21. Antiderivatives, Areas and the FTC
b. Antiderivative Rules
3. Trig Functions
The table on the previous page gave the antiderivatives for exponential and logarithmic functions. The tables on this page give the antiderivatives for the trigonometric functions and their inverses.
Derivatives
We first review their derivatives:
Trig Functions | Inverse Trig Functions |
---|---|
\(\dfrac{d}{dx}\sin x=\cos x\) | \(\dfrac{d}{dx}\arcsin x=\dfrac{1}{\sqrt{1-x^2}}\) |
\(\dfrac{d}{dx}\cos x=-\sin x\) | \(\dfrac{d}{dx}\arccos x=-\,\dfrac{1}{\sqrt{1-x^2}}\) |
\(\dfrac{d}{dx}\tan x=\sec^2 x\) | \(\dfrac{d}{dx}\arctan x=\dfrac{1}{1+x^2}\) |
\(\dfrac{d}{dx}\cot x=-\csc^2 x\) | \(\dfrac{d}{dx}\,\mathrm{arccot}\,x=-\,\dfrac{1}{1+x^2}\) |
\(\dfrac{d}{dx}\sec x=\sec x\tan x\) | \(\dfrac{d}{dx}\,\mathrm{arcsec}\,x=\dfrac{1}{|x|\sqrt{x^2-1}}\) |
\(\dfrac{d}{dx}\csc x=-\csc x\cot x\) | \(\dfrac{d}{dx}\,\mathrm{arccsc}\,x=-\,\dfrac{1}{|x|\sqrt{x^2-1}}\) |
Antiderivatives
Here are their antiderivatives. You can check each line of the table by differentiating the quantity on the right to see you get the quantity on the left.
If the Function is | then the Antiderivative is | |
---|---|---|
Sine | \(f(x)=\cos x\) | \(F(x)=\sin x+C\) |
Cosine | \(f(x)=\sin x\) | \(F(x)=-\cos x+C\) |
Tangent\(^\text{1}\) | \(f(x)=\sec^2 x\) | \(F(x)=\tan x+C\) |
Cotangent\(^\text{1}\) | \(f(x)=\csc^2 x\) | \(F(x)=-\cot x+C\) |
Secant\(^\text{1}\) | \(f(x)=\sec x\tan x\) | \(F(x)=\sec x+C\) |
Cosecant\(^\text{1}\) | \(f(x)=\csc x\cot x\) | \(F(x)=-\csc x+C\) |
\(^\text{1}\) These are the functions whose antiderivatives are the trig functions: \(\tan x\), \(\cot x\), \(\sec x\) and \(\csc x\). We will discuss the antiderivatives of these trig functions in Calculus 2 in the chapter on Trig Integrals.

→ **WORK ORDER 1**
Return the part of the page on trig antiderivatives that opens with the words containing "21. Antiderivatives, Areas" and closes with "and their inverses.".

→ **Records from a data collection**
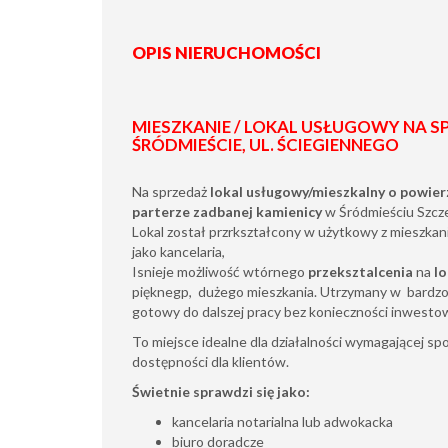
OPIS NIERUCHOMOŚCI
MIESZKANIE / LOKAL USŁUGOWY NA SP
ŚRÓDMIEŚCIE, UL. ŚCIEGIENNEGO
Na sprzedaż
lokal usługowy/mieszkalny o powier
parterze zadbanej kamienicy
w Śródmieściu Szczec
Lokal został przrkształcony w użytkowy z mieszkan
jako kancelaria,
Isnieje możliwość wtórnego
przeksztalcenia
na
lo
pięknegp, dużego mieszkania. Utrzymany w bardzo
gotowy do dalszej pracy bez konieczności inwestow
To miejsce idealne dla działalności wymagającej spo
dostępności dla klientów.
Świetnie sprawdzi się jako:
kancelaria notarialna lub adwokacka
biuro doradcze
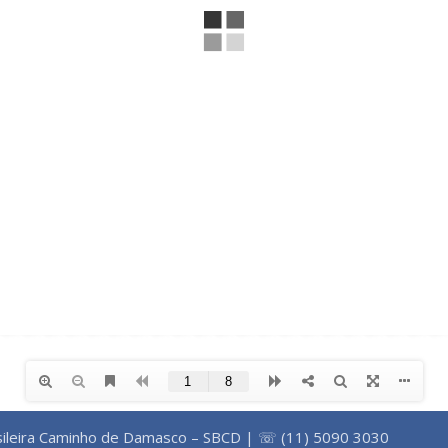
ileira Caminho de Damasco – SBCD | ☏ (11) 5090 3030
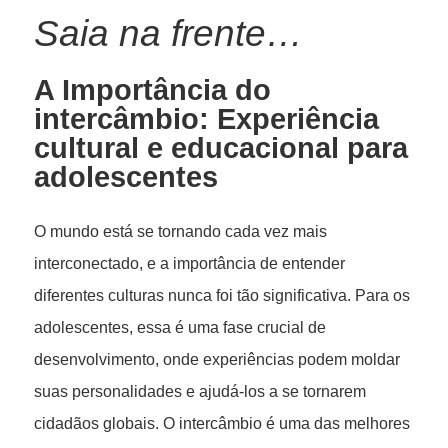
Saia na frente…
A Importância do
intercâmbio: Experiência
cultural e educacional para
adolescentes
O mundo está se tornando cada vez mais
interconectado, e a importância de entender
diferentes culturas nunca foi tão significativa. Para os
adolescentes, essa é uma fase crucial de
desenvolvimento, onde experiências podem moldar
suas personalidades e ajudá-los a se tornarem
cidadãos globais. O intercâmbio é uma das melhores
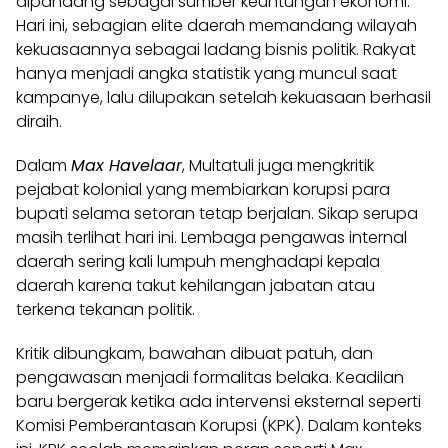
dipandang sebagai sumber keuntungan ekonomi.
Hari ini, sebagian elite daerah memandang wilayah
kekuasaannya sebagai ladang bisnis politik. Rakyat
hanya menjadi angka statistik yang muncul saat
kampanye, lalu dilupakan setelah kekuasaan berhasil
diraih.
Dalam
Max Havelaar
, Multatuli juga mengkritik
pejabat kolonial yang membiarkan korupsi para
bupati selama setoran tetap berjalan. Sikap serupa
masih terlihat hari ini. Lembaga pengawas internal
daerah sering kali lumpuh menghadapi kepala
daerah karena takut kehilangan jabatan atau
terkena tekanan politik.
Kritik dibungkam, bawahan dibuat patuh, dan
pengawasan menjadi formalitas belaka. Keadilan
baru bergerak ketika ada intervensi eksternal seperti
Komisi Pemberantasan Korupsi (KPK). Dalam konteks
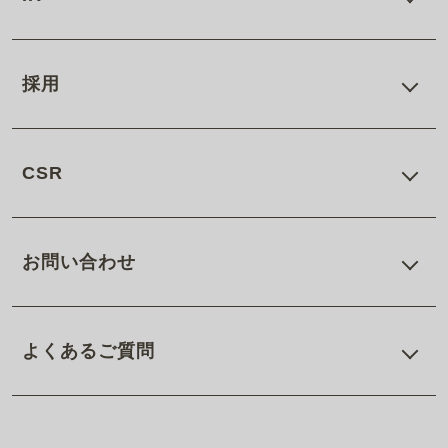
採用
CSR
お問い合わせ
よくあるご質問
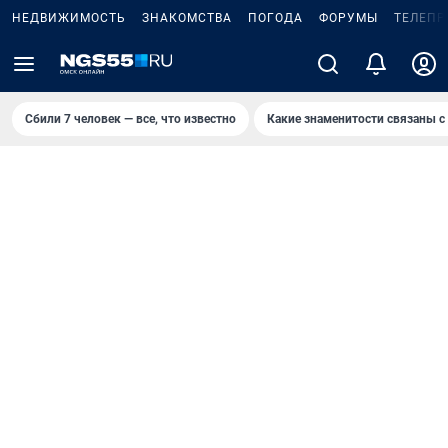
НЕДВИЖИМОСТЬ
ЗНАКОМСТВА
ПОГОДА
ФОРУМЫ
ТЕЛЕПР
Сбили 7 человек — все, что известно
Какие знаменитости связаны с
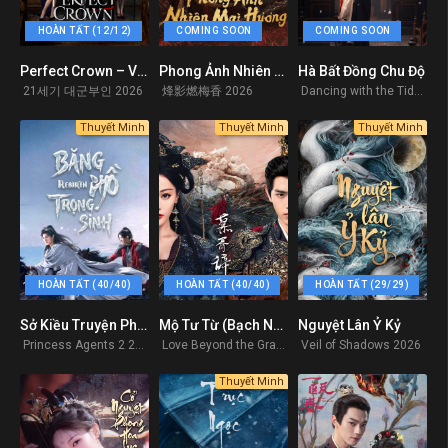
HOÀN TẤT (12/12)
COMING SOON
COMING SOON
Perfect Crown – Vương Miện Hoàn Hảo
Phong Ảnh Nhiên Mai Hương
Hà Bất Đồng Chu Độ
0
0
0
21세기 대군부인 2026
烽影燃梅香 2026
Dancing with the Tide 2026
Thuyết Minh
Thuyết Minh
Thuyết Minh
HOÀN TẤT (40/40)
HOÀN TẤT (40/40)
HOÀN TẤT (29/29)
Sở Kiều Truyện Phần 2 (Băng Hồ Trọng Sinh)
Mộ Tư Từ (Bạch Nhật Đề Đăng)
Nguyệt Lân Ỷ Kỷ
7.491
0
0
Princess Agents 2 2026
Love Beyond the Grave
Veil of Shadows 2026
Thuyết Minh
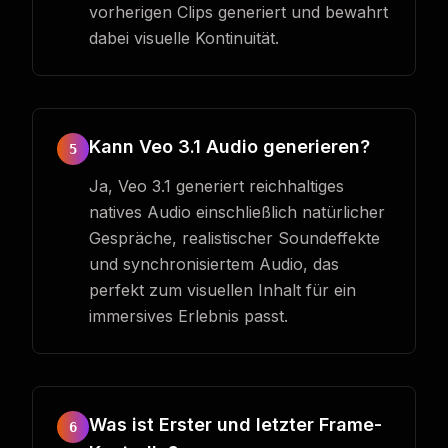
vorherigen Clips generiert und bewahrt
dabei visuelle Kontinuität.
Kann Veo 3.1 Audio generieren?
5
Ja, Veo 3.1 generiert reichhaltiges
natives Audio einschließlich natürlicher
Gespräche, realistischer Soundeffekte
und synchronisiertem Audio, das
perfekt zum visuellen Inhalt für ein
immersives Erlebnis passt.
Was ist Erster und letzter Frame-
6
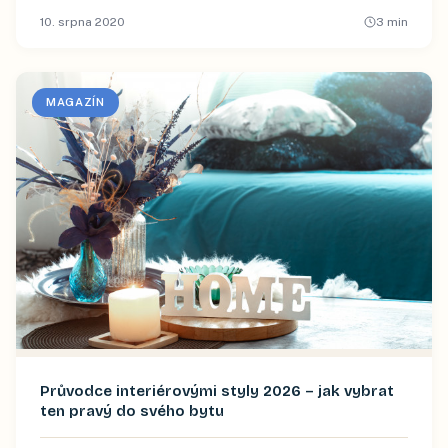
10. srpna 2020
3
min
MAGAZÍN
Průvodce interiérovými styly 2026 – jak vybrat
ten pravý do svého bytu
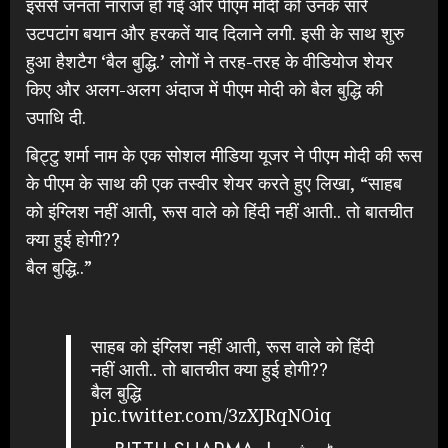
इससे जनता नाराज हो गई और पीएम मोदी को उनके सारे
उटपटांग बयान और हरकतें याद दिलाने लगी. इसी के साथ शुरु
हुआ हैशटैग ‘बैल बुद्धि.’ लोगों ने तरह-तरह के वीडियोज शेयर
किए और अलग-अलग अंदाज में पीएम मोदी को बैल बुद्धि की
उपाधि दी.
बिट्टु शर्मा नाम के एक सोशल मीडिया यूजर ने पीएम मोदी की रूस
के पीएम के साथ की एक तस्वीर शेयर करते हुए लिखा, “साहब
को इंग्लिश नहीं आती, रूस वाले को हिंदी नहीं आती.. तो बातचीत
क्या हुई होगी??
बैल बुद्धि..”
साहब को इंग्लिश नहीं आती, रूस वाले को हिंदी
नहीं आती.. तो बातचीत क्या हुई होगी??
बैल बुद्धि
pic.twitter.com/3zXJRqNOiq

→ **WORK ORDER 2**
In the records, change "adolescentes" to "jovens" in the part that opens with the line containing "ileira Caminho de" and closes with the line containing "cidadãos globais. O". Give back only those lines, otherwise unchanged, with the pictures left out.

→ **ANSWER SPACE 1**
21. Antiderivatives, Areas and the FTC
b. Antiderivative Rules
3. Trig Functions
The table on the previous page gave the antiderivatives for exponential and logarithmic functions. The tables on this page give the antiderivatives for the trigonometric functions and their inverses.

→ **ANSWER SPACE 2**
ileira Caminho de Damasco – SBCD | ☏ (11) 5090 3030
Saia na frente…
A Importância do
intercâmbio: Experiência
cultural e educacional para
jovens
O mundo está se tornando cada vez mais
interconectado, e a importância de entender
diferentes culturas nunca foi tão significativa. Para os
jovens, essa é uma fase crucial de
desenvolvimento, onde experiências podem moldar
suas personalidades e ajudá-los a se tornarem
cidadãos globais. O intercâmbio é uma das melhores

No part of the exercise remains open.